- [Problem description] Go through the listing and pick out each line with the word "sessions" in it.
-- Study material follows --
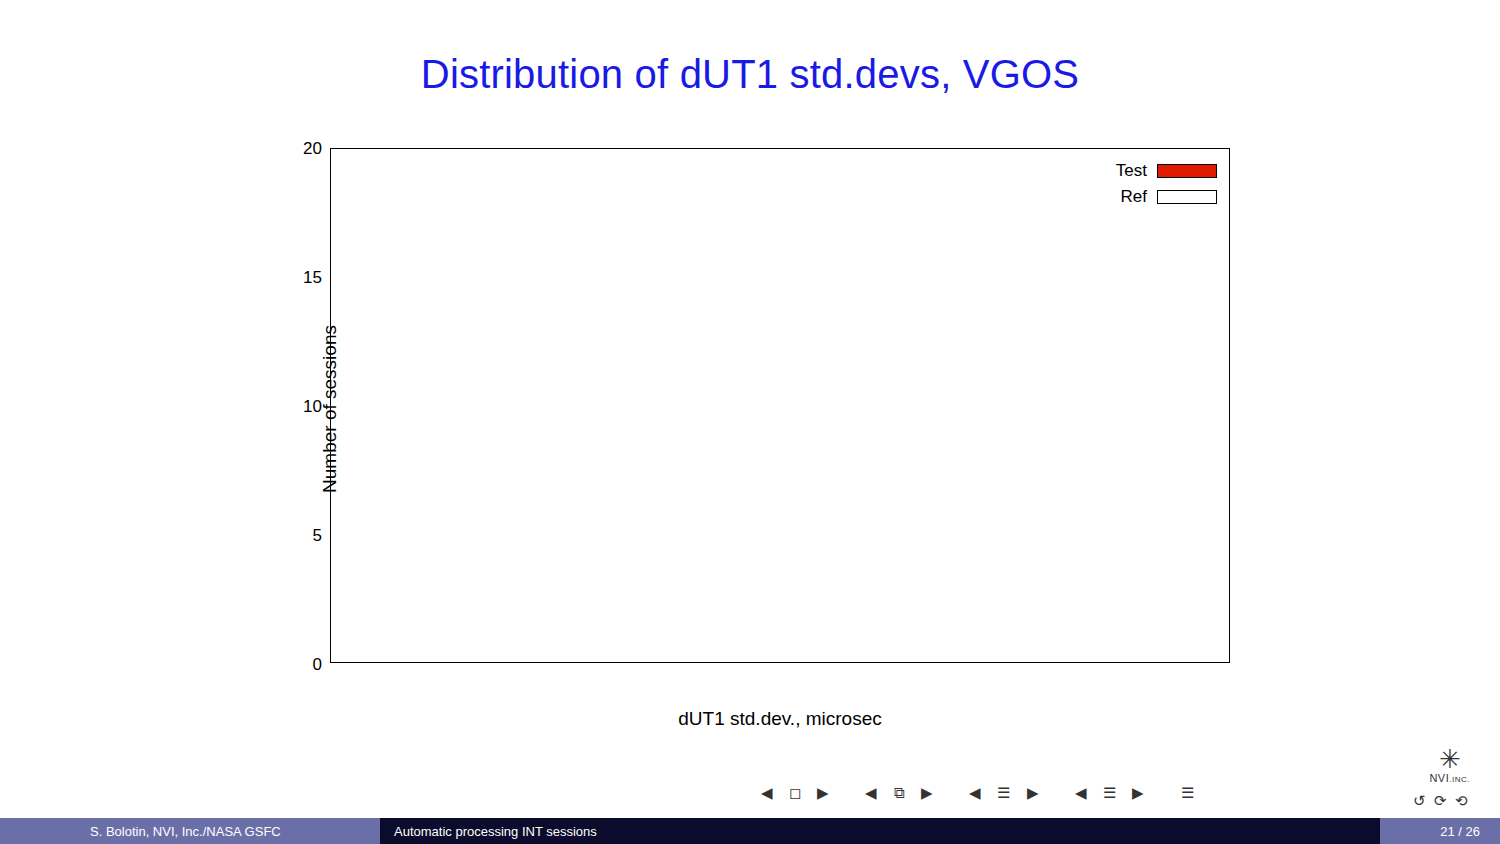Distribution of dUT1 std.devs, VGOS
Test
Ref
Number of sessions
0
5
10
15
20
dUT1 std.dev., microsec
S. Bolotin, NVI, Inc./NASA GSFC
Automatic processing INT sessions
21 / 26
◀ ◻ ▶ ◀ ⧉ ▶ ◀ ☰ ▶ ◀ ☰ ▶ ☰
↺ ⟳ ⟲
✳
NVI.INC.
-- Study material concluded --
- [Task result]
Number of sessions
Automatic processing INT sessions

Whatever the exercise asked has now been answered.